葉真中: ありがとうございます。そう言っていただけると、うれしいですね。私は今まで誰も思い付かなかった密室殺人のトリックとかを書くタイプのミステリー作家ではないので、話の筋運びと構成で勝負していくしかないと思ってます。この小説は、書くのには随分苦労しましたが、わりと早い段階でラストは決まっていたので、ここにうまく着地できれば勝算はあると思い、書き進めていきました。ミステリーって、結末を読めば、「ああ、そういうことだったのね」で終わる形式ですよね。でも、そこで終わらせず、なにか爪痕を読者に残したい。そのためには、ただ謎を解くだけではなく、その背景にある人間ドラマに魅力を感じてもらわないといけない。

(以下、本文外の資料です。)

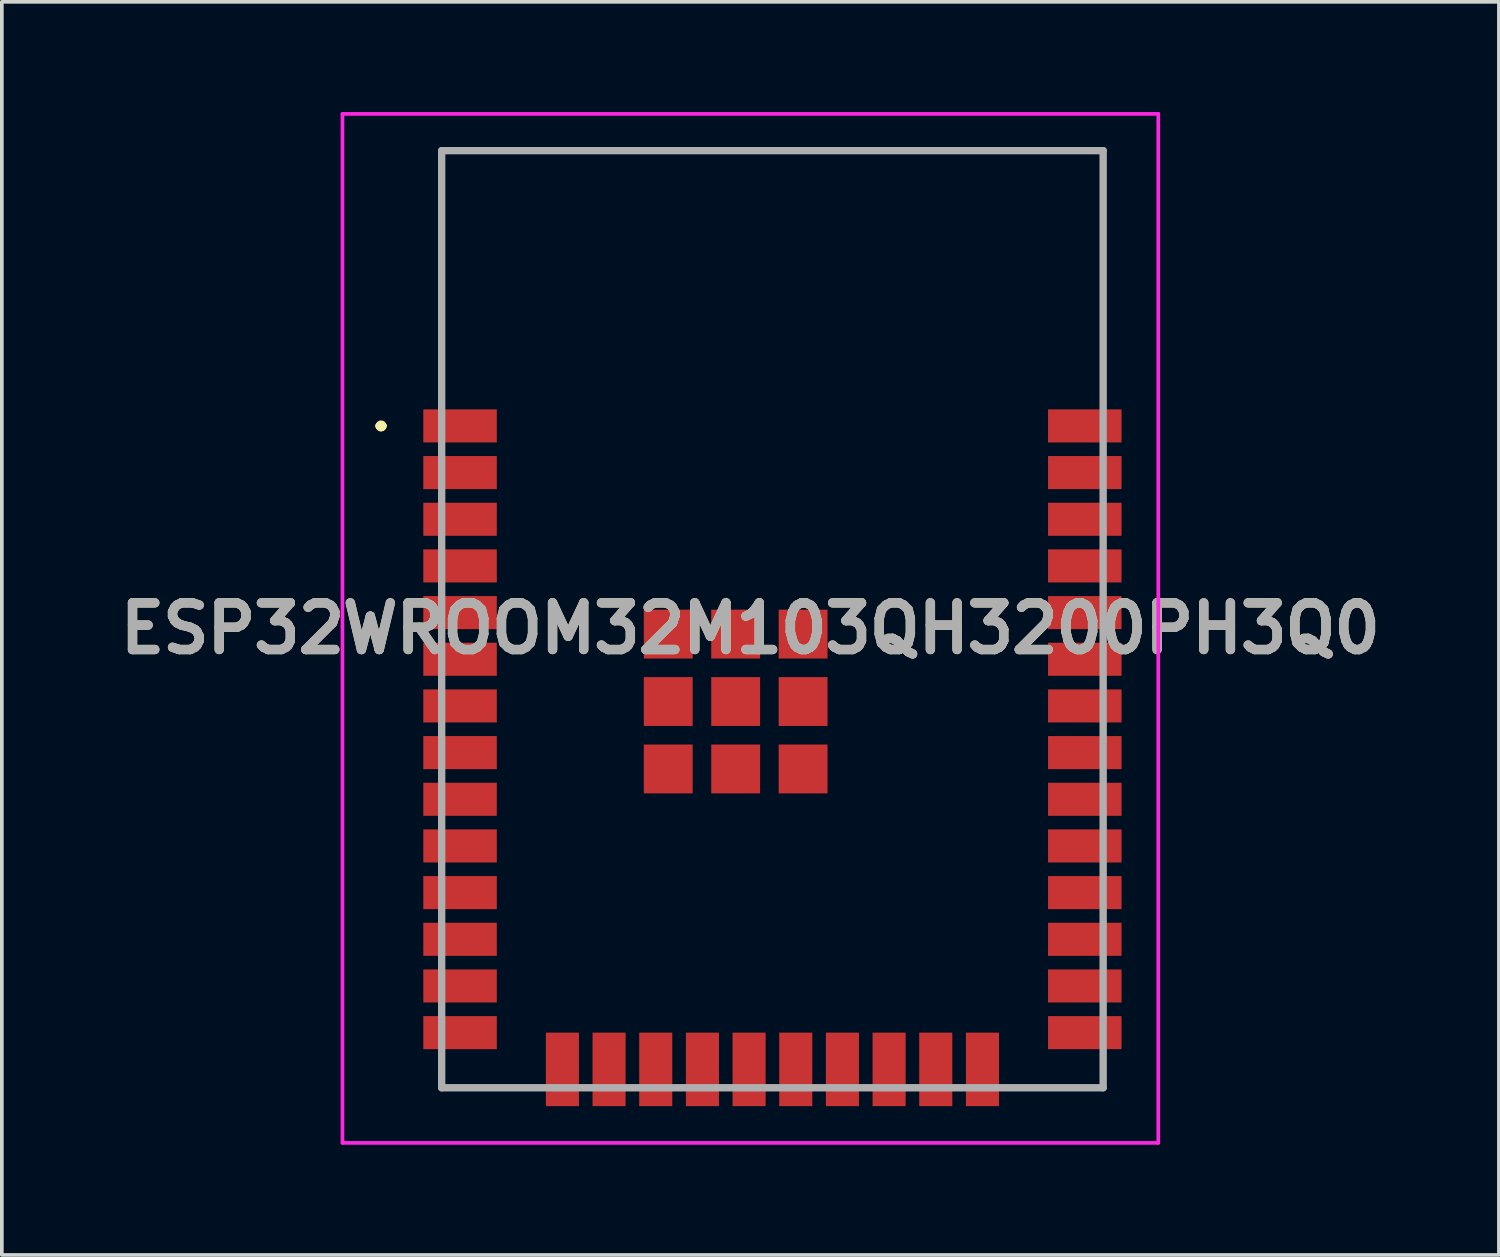
<source format=kicad_pcb>
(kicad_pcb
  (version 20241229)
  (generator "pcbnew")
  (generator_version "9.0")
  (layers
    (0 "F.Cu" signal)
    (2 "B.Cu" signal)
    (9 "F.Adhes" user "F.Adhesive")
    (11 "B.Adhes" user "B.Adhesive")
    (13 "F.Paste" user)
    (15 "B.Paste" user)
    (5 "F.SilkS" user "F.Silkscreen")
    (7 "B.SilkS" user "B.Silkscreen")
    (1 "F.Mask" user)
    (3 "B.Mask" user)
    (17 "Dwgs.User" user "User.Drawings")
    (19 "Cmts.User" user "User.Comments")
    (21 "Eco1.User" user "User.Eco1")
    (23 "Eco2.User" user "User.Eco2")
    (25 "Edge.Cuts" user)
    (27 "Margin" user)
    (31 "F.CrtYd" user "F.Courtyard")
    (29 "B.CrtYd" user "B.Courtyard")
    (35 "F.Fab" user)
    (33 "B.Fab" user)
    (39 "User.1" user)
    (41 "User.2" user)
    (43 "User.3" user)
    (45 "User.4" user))
  (footprint "ESP32WROOM32M103QH3200PH3Q0"
    (layer "F.Cu")
    (at 17.969 13.8)
    (property "Reference" "ESP32WROOM32M103QH3200PH3Q0" (at -0.6 0.25 0) (layer "F.SilkS") (effects (font (size 1.27 1.27) (thickness 0.254))))
    (attr smd)
    (fp_line (start -10.7 -5.26) (end -10.7 -5.26) (stroke (width 0.2) (type solid)) (layer "F.SilkS"))
    (fp_line (start -10.7 -5.26) (end -10.7 -5.26) (stroke (width 0.2) (type solid)) (layer "F.SilkS"))
    (fp_line (start -10.6 -5.26) (end -10.6 -5.26) (stroke (width 0.2) (type solid)) (layer "F.SilkS"))
    (fp_line (start -9 -12.75) (end -9 -12.75) (stroke (width 0.1) (type solid)) (layer "F.SilkS"))
    (fp_line (start -9 -12.75) (end -9 -12.75) (stroke (width 0.1) (type solid)) (layer "F.SilkS"))
    (fp_line (start -9 -12.75) (end -9 -6.25) (stroke (width 0.1) (type solid)) (layer "F.SilkS"))
    (fp_line (start -9 -12.75) (end 9 -12.75) (stroke (width 0.1) (type solid)) (layer "F.SilkS"))
    (fp_line (start -9 -6.25) (end -9 -12.75) (stroke (width 0.1) (type solid)) (layer "F.SilkS"))
    (fp_line (start -9 -6.25) (end -9 -6.25) (stroke (width 0.1) (type solid)) (layer "F.SilkS"))
    (fp_line (start -9 12.25) (end -9 12.25) (stroke (width 0.1) (type solid)) (layer "F.SilkS"))
    (fp_line (start -9 12.25) (end -9 12.75) (stroke (width 0.1) (type solid)) (layer "F.SilkS"))
    (fp_line (start -9 12.75) (end -9 12.25) (stroke (width 0.1) (type solid)) (layer "F.SilkS"))
    (fp_line (start -9 12.75) (end -9 12.75) (stroke (width 0.1) (type solid)) (layer "F.SilkS"))
    (fp_line (start -9 12.75) (end -9 12.75) (stroke (width 0.1) (type solid)) (layer "F.SilkS"))
    (fp_line (start -9 12.75) (end -6.75 12.75) (stroke (width 0.1) (type solid)) (layer "F.SilkS"))
    (fp_line (start -6.75 12.75) (end -9 12.75) (stroke (width 0.1) (type solid)) (layer "F.SilkS"))
    (fp_line (start -6.75 12.75) (end -6.75 12.75) (stroke (width 0.1) (type solid)) (layer "F.SilkS"))
    (fp_line (start 6.75 12.75) (end 6.75 12.75) (stroke (width 0.1) (type solid)) (layer "F.SilkS"))
    (fp_line (start 6.75 12.75) (end 9 12.75) (stroke (width 0.1) (type solid)) (layer "F.SilkS"))
    (fp_line (start 9 -12.75) (end -9 -12.75) (stroke (width 0.1) (type solid)) (layer "F.SilkS"))
    (fp_line (start 9 -12.75) (end 9 -12.75) (stroke (width 0.1) (type solid)) (layer "F.SilkS"))
    (fp_line (start 9 -12.75) (end 9 -12.75) (stroke (width 0.1) (type solid)) (layer "F.SilkS"))
    (fp_line (start 9 -12.75) (end 9 -6.25) (stroke (width 0.1) (type solid)) (layer "F.SilkS"))
    (fp_line (start 9 -6.25) (end 9 -12.75) (stroke (width 0.1) (type solid)) (layer "F.SilkS"))
    (fp_line (start 9 -6.25) (end 9 -6.25) (stroke (width 0.1) (type solid)) (layer "F.SilkS"))
    (fp_line (start 9 12.25) (end 9 12.25) (stroke (width 0.1) (type solid)) (layer "F.SilkS"))
    (fp_line (start 9 12.25) (end 9 12.75) (stroke (width 0.1) (type solid)) (layer "F.SilkS"))
    (fp_line (start 9 12.75) (end 6.75 12.75) (stroke (width 0.1) (type solid)) (layer "F.SilkS"))
    (fp_line (start 9 12.75) (end 9 12.25) (stroke (width 0.1) (type solid)) (layer "F.SilkS"))
    (fp_line (start 9 12.75) (end 9 12.75) (stroke (width 0.1) (type solid)) (layer "F.SilkS"))
    (fp_line (start 9 12.75) (end 9 12.75) (stroke (width 0.1) (type solid)) (layer "F.SilkS"))
    (fp_arc (start -10.7 -5.26) (mid -10.65 -5.31) (end -10.6 -5.26) (stroke (width 0.2) (type solid)) (layer "F.SilkS"))
    (fp_arc (start -10.6 -5.26) (mid -10.65 -5.21) (end -10.7 -5.26) (stroke (width 0.2) (type solid)) (layer "F.SilkS"))
    (fp_arc (start -10.6 -5.26) (mid -10.65 -5.21) (end -10.7 -5.26) (stroke (width 0.2) (type solid)) (layer "F.SilkS"))
    (fp_line (start -11.7 -13.75) (end 10.5 -13.75) (stroke (width 0.1) (type solid)) (layer "F.CrtYd"))
    (fp_line (start -11.7 14.25) (end -11.7 -13.75) (stroke (width 0.1) (type solid)) (layer "F.CrtYd"))
    (fp_line (start 10.5 -13.75) (end 10.5 14.25) (stroke (width 0.1) (type solid)) (layer "F.CrtYd"))
    (fp_line (start 10.5 14.25) (end -11.7 14.25) (stroke (width 0.1) (type solid)) (layer "F.CrtYd"))
    (fp_line (start -9 -12.75) (end -9 12.75) (stroke (width 0.2) (type solid)) (layer "F.Fab"))
    (fp_line (start -9 12.75) (end 9 12.75) (stroke (width 0.2) (type solid)) (layer "F.Fab"))
    (fp_line (start 9 -12.75) (end -9 -12.75) (stroke (width 0.2) (type solid)) (layer "F.Fab"))
    (fp_line (start 9 12.75) (end 9 -12.75) (stroke (width 0.2) (type solid)) (layer "F.Fab"))
    (fp_text user "${REFERENCE}" (at -0.6 0.25 0) (layer "F.Fab") (effects (font (size 1.27 1.27) (thickness 0.254))))
    (pad "1" smd rect (at -8.5 -5.26 90) (size 0.9 2) (layers "F.Cu" "F.Mask" "F.Paste"))
    (pad "2" smd rect (at -8.5 -3.99 90) (size 0.9 2) (layers "F.Cu" "F.Mask" "F.Paste"))
    (pad "3" smd rect (at -8.5 -2.72 90) (size 0.9 2) (layers "F.Cu" "F.Mask" "F.Paste"))
    (pad "4" smd rect (at -8.5 -1.45 90) (size 0.9 2) (layers "F.Cu" "F.Mask" "F.Paste"))
    (pad "5" smd rect (at -8.5 -0.18 90) (size 0.9 2) (layers "F.Cu" "F.Mask" "F.Paste"))
    (pad "6" smd rect (at -8.5 1.09 90) (size 0.9 2) (layers "F.Cu" "F.Mask" "F.Paste"))
    (pad "7" smd rect (at -8.5 2.36 90) (size 0.9 2) (layers "F.Cu" "F.Mask" "F.Paste"))
    (pad "8" smd rect (at -8.5 3.63 90) (size 0.9 2) (layers "F.Cu" "F.Mask" "F.Paste"))
    (pad "9" smd rect (at -8.5 4.9 90) (size 0.9 2) (layers "F.Cu" "F.Mask" "F.Paste"))
    (pad "10" smd rect (at -8.5 6.17 90) (size 0.9 2) (layers "F.Cu" "F.Mask" "F.Paste"))
    (pad "11" smd rect (at -8.5 7.44 90) (size 0.9 2) (layers "F.Cu" "F.Mask" "F.Paste"))
    (pad "12" smd rect (at -8.5 8.71 90) (size 0.9 2) (layers "F.Cu" "F.Mask" "F.Paste"))
    (pad "13" smd rect (at -8.5 9.98 90) (size 0.9 2) (layers "F.Cu" "F.Mask" "F.Paste"))
    (pad "14" smd rect (at -8.5 11.25 90) (size 0.9 2) (layers "F.Cu" "F.Mask" "F.Paste"))
    (pad "15" smd rect (at -5.715 12.25) (size 0.9 2) (layers "F.Cu" "F.Mask" "F.Paste"))
    (pad "16" smd rect (at -4.445 12.25) (size 0.9 2) (layers "F.Cu" "F.Mask" "F.Paste"))
    (pad "17" smd rect (at -3.175 12.25) (size 0.9 2) (layers "F.Cu" "F.Mask" "F.Paste"))
    (pad "18" smd rect (at -1.905 12.25) (size 0.9 2) (layers "F.Cu" "F.Mask" "F.Paste"))
    (pad "19" smd rect (at -0.635 12.25) (size 0.9 2) (layers "F.Cu" "F.Mask" "F.Paste"))
    (pad "20" smd rect (at 0.635 12.25) (size 0.9 2) (layers "F.Cu" "F.Mask" "F.Paste"))
    (pad "21" smd rect (at 1.905 12.25) (size 0.9 2) (layers "F.Cu" "F.Mask" "F.Paste"))
    (pad "22" smd rect (at 3.175 12.25) (size 0.9 2) (layers "F.Cu" "F.Mask" "F.Paste"))
    (pad "23" smd rect (at 4.445 12.25) (size 0.9 2) (layers "F.Cu" "F.Mask" "F.Paste"))
    (pad "24" smd rect (at 5.715 12.25) (size 0.9 2) (layers "F.Cu" "F.Mask" "F.Paste"))
    (pad "25" smd rect (at 8.5 11.25 90) (size 0.9 2) (layers "F.Cu" "F.Mask" "F.Paste"))
    (pad "26" smd rect (at 8.5 9.98 90) (size 0.9 2) (layers "F.Cu" "F.Mask" "F.Paste"))
    (pad "27" smd rect (at 8.5 8.71 90) (size 0.9 2) (layers "F.Cu" "F.Mask" "F.Paste"))
    (pad "28" smd rect (at 8.5 7.44 90) (size 0.9 2) (layers "F.Cu" "F.Mask" "F.Paste"))
    (pad "29" smd rect (at 8.5 6.17 90) (size 0.9 2) (layers "F.Cu" "F.Mask" "F.Paste"))
    (pad "30" smd rect (at 8.5 4.9 90) (size 0.9 2) (layers "F.Cu" "F.Mask" "F.Paste"))
    (pad "31" smd rect (at 8.5 3.63 90) (size 0.9 2) (layers "F.Cu" "F.Mask" "F.Paste"))
    (pad "32" smd rect (at 8.5 2.36 90) (size 0.9 2) (layers "F.Cu" "F.Mask" "F.Paste"))
    (pad "33" smd rect (at 8.5 1.09 90) (size 0.9 2) (layers "F.Cu" "F.Mask" "F.Paste"))
    (pad "34" smd rect (at 8.5 -0.18 90) (size 0.9 2) (layers "F.Cu" "F.Mask" "F.Paste"))
    (pad "35" smd rect (at 8.5 -1.45 90) (size 0.9 2) (layers "F.Cu" "F.Mask" "F.Paste"))
    (pad "36" smd rect (at 8.5 -2.72 90) (size 0.9 2) (layers "F.Cu" "F.Mask" "F.Paste"))
    (pad "37" smd rect (at 8.5 -3.99 90) (size 0.9 2) (layers "F.Cu" "F.Mask" "F.Paste"))
    (pad "38" smd rect (at 8.5 -5.26 90) (size 0.9 2) (layers "F.Cu" "F.Mask" "F.Paste"))
    (pad "39" smd rect (at -2.835 0.405) (size 1.33 1.33) (layers "F.Cu" "F.Mask" "F.Paste"))
    (pad "40" smd rect (at -2.835 2.24) (size 1.33 1.33) (layers "F.Cu" "F.Mask" "F.Paste"))
    (pad "41" smd rect (at -2.835 4.075) (size 1.33 1.33) (layers "F.Cu" "F.Mask" "F.Paste"))
    (pad "42" smd rect (at -1 4.075) (size 1.33 1.33) (layers "F.Cu" "F.Mask" "F.Paste"))
    (pad "43" smd rect (at 0.835 4.075) (size 1.33 1.33) (layers "F.Cu" "F.Mask" "F.Paste"))
    (pad "44" smd rect (at 0.835 2.24) (size 1.33 1.33) (layers "F.Cu" "F.Mask" "F.Paste"))
    (pad "45" smd rect (at 0.835 0.405) (size 1.33 1.33) (layers "F.Cu" "F.Mask" "F.Paste"))
    (pad "46" smd rect (at -1 0.405) (size 1.33 1.33) (layers "F.Cu" "F.Mask" "F.Paste"))
    (pad "47" smd rect (at -1 2.24) (size 1.33 1.33) (layers "F.Cu" "F.Mask" "F.Paste")))
  (gr_rect
    (start -3 -3)
    (end 37.738 31.1)
    (stroke (width 0.1) (type default))
    (fill no)
    (layer "Edge.Cuts")))
</source>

それは今回、私の中でひとつの挑戦だったのですが、なんとか納得のいく形で出せたかなと思っています。
──児童文学や漫画シナリオも手がけるなどライターとしても活躍されていますが、表現の場にフィクション、中でも「ミステリー」というジャンルを選ばれたのはなぜですか?
葉真中: まずは、一読者としてミステリーが好きということ。それと、読者を物語世界に引き込む効率のよい形式がミステリーだと私は思っているんですね。やはり小説の中に謎があると、読者を引っぱっていけるので。その上で、文学性といったら口幅ったいのですが、小説でしか表現しえないものを意識して書いていきたいと思っています。小説のキモは、リアルの追求じゃなくて、リアリティの追求なんですよね。リアリティを追求することで、読者の心を動かしたり、現実とは違う世界を描き出すことができる。たとえば、大江健三郎の『死者の奢り』に出てくる大学病院での死体洗いのエピソードは、いかにもありそうな話なので、本当にそういうアルバイトがあるらしいという都市伝説になりました。そんなふうに、小説のリアリティがリアルを超えることがある。私も小説を通して、リアルより濃いリアリティを読者に与えたくて。それが、フィクションの価値だと思うんです。
──最後に、読者に向けてメッセージをお願いします。
葉真中: この小説は女性を主人公に書いた小説ですが、私自身、男性作家ですし、男性にとっても他人事ではなく読んでいただけると思います。また、1970年代から現代までの一代記になっていて、30代以上の方にとっては懐かしい事件やトピックもふんだんに盛りこんであります。なかには、あえて固有名詞を書かずに描写しているものもあるので、「これはあのドラマだな」とか「このライブハウスはあそこのことかな」と読みとって、ニヤリとしていただく楽しみ方もあると思います。そうして読み進めていくと、ラストには小説を読まなければ見えない景色、味わえない感情がきっとある。ですので、長い小説ではありますが、最後のページまでぜひお付き合いいただければと思います。
葉真中顕(はまなか・あき) プロフィール

1976年東京生まれ。
2009年、児童向け小説『ライバル』で角川学芸児童文学賞優秀賞受賞。2011年より週刊少年サンデー連載漫画『犬部! ボクらのしっぽ戦記』にてシナリオ協力。2012年『ロスト・ケア』にて第16回日本ミステリー文学大賞新人賞を受賞し、ミステリー作家としてデビュー。